A Picasso-packed Sotheby's sale with 44 paintings, drawings and sculptures brought in $170 million for Impressionist and modern art on Tuesday evening in New York. Hefty pre-sale estimates and choosy bidders kept the sale subdued while it fell soundly within the overall pre-sale estimate ($158.9/229.7 million).

The top lot, Picasso's colorful, cartoonish "Women Reading," went for $21.3 million, which was more than 20% below its low estimate. The buyer was a Chinese man in the salesroom.

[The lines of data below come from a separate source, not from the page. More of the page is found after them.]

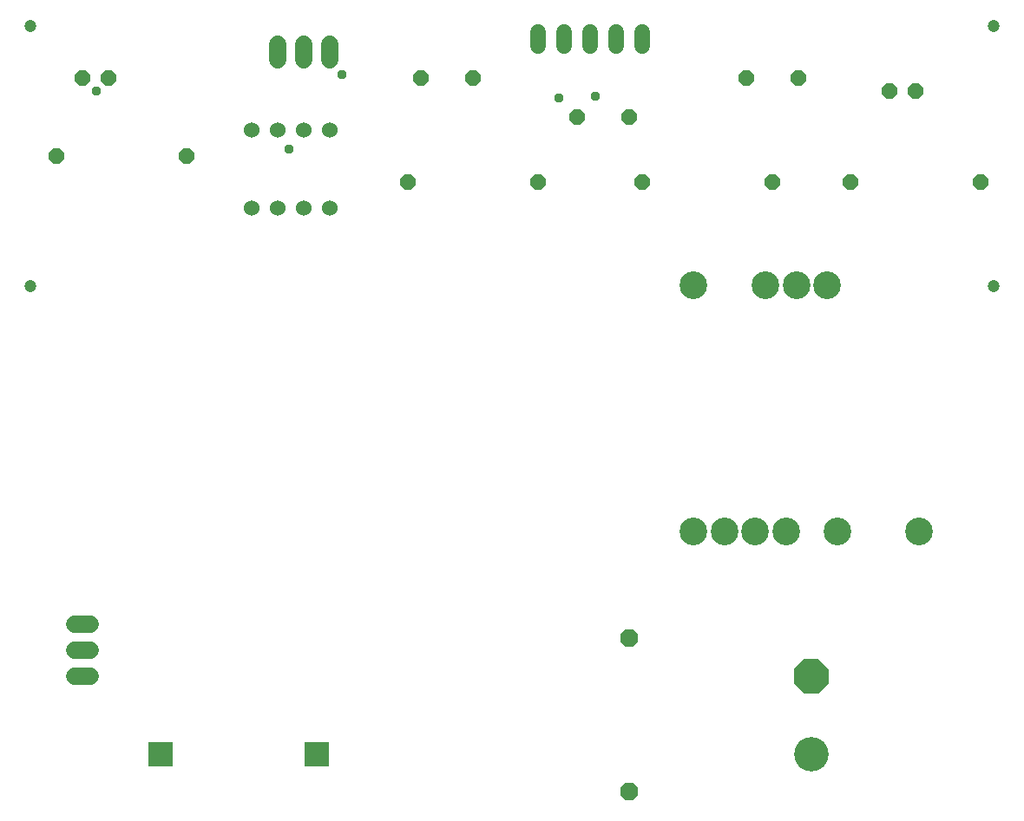
<source format=gbr>
G04 EAGLE Gerber X2 export*
%TF.Part,Single*%
%TF.FileFunction,Soldermask,Bot,1*%
%TF.FilePolarity,Negative*%
%TF.GenerationSoftware,Autodesk,EAGLE,8.6.2*%
%TF.CreationDate,2018-03-24T09:11:56Z*%
G75*
%MOMM*%
%FSLAX34Y34*%
%LPD*%
%AMOC8*
5,1,8,0,0,1.08239X$1,22.5*%
G01*
%ADD10C,1.203200*%
%ADD11P,1.649562X8X22.500000*%
%ADD12P,1.869504X8X112.500000*%
%ADD13P,3.629037X8X112.500000*%
%ADD14C,3.352800*%
%ADD15R,2.489200X2.489200*%
%ADD16C,1.524000*%
%ADD17C,1.711200*%
%ADD18C,1.524000*%
%ADD19C,2.703200*%
%ADD20C,0.959600*%


D10*
X25400Y774700D03*
X965200Y774700D03*
X965200Y520700D03*
X25400Y520700D03*
D11*
X723900Y723900D03*
X774700Y723900D03*
X406400Y723900D03*
X457200Y723900D03*
D12*
X609600Y26670D03*
X609600Y176530D03*
D13*
X787400Y139700D03*
D14*
X787400Y63500D03*
D11*
X558800Y685800D03*
X609600Y685800D03*
D15*
X152400Y63500D03*
X304800Y63500D03*
D16*
X241300Y596900D03*
X266700Y596900D03*
X266700Y673100D03*
X241300Y673100D03*
X292100Y596900D03*
X317500Y596900D03*
X292100Y673100D03*
X317500Y673100D03*
D17*
X83740Y190500D02*
X68660Y190500D01*
X68660Y165100D02*
X83740Y165100D01*
X83740Y139700D02*
X68660Y139700D01*
D11*
X50800Y647700D03*
X177800Y647700D03*
X393700Y622300D03*
X520700Y622300D03*
X622300Y622300D03*
X749300Y622300D03*
X825500Y622300D03*
X952500Y622300D03*
D18*
X520700Y755396D02*
X520700Y768604D01*
X546100Y768604D02*
X546100Y755396D01*
X571500Y755396D02*
X571500Y768604D01*
X596900Y768604D02*
X596900Y755396D01*
X622300Y755396D02*
X622300Y768604D01*
D19*
X672400Y281200D03*
X702400Y281200D03*
X732400Y281200D03*
X762400Y281200D03*
X812400Y281200D03*
X892400Y281200D03*
X672400Y521200D03*
X742400Y521200D03*
X772400Y521200D03*
X802400Y521200D03*
D17*
X317500Y741760D02*
X317500Y756840D01*
X292100Y756840D02*
X292100Y741760D01*
X266700Y741760D02*
X266700Y756840D01*
D11*
X863600Y711200D03*
X889000Y711200D03*
X76200Y723900D03*
X101600Y723900D03*
D20*
X329333Y727515D03*
X540473Y704565D03*
X89505Y711450D03*
X277695Y654075D03*
X576045Y705713D03*
M02*

</source>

Notable sales included a rare-to-market Paul Gauguin sculpture of a Tahitian woman that fetched $11.2 million, above its $10 million low estimate and an auction record for his sculpture.

A figural Surrealist work “Les Cariatides,” painted in 1946 by Paul Delvaux, insitigated a bidding battle up to $9 million, a record-breaking price for the artist and well over its $5 million high estimate.

A vibrant, Expressionist work by Alexej von Jawlensky, titled Frau mit grünem Fächer (Woman with a green fan) achieved $11,282,500, just under its high estimate of $12 million.

Fifteen of the sale's 59 lots failed to sell. "The quality was up and down in this sale, so that's the kind of bidding we saw," art adviser Alex Brotmann told the Wall Street Journal.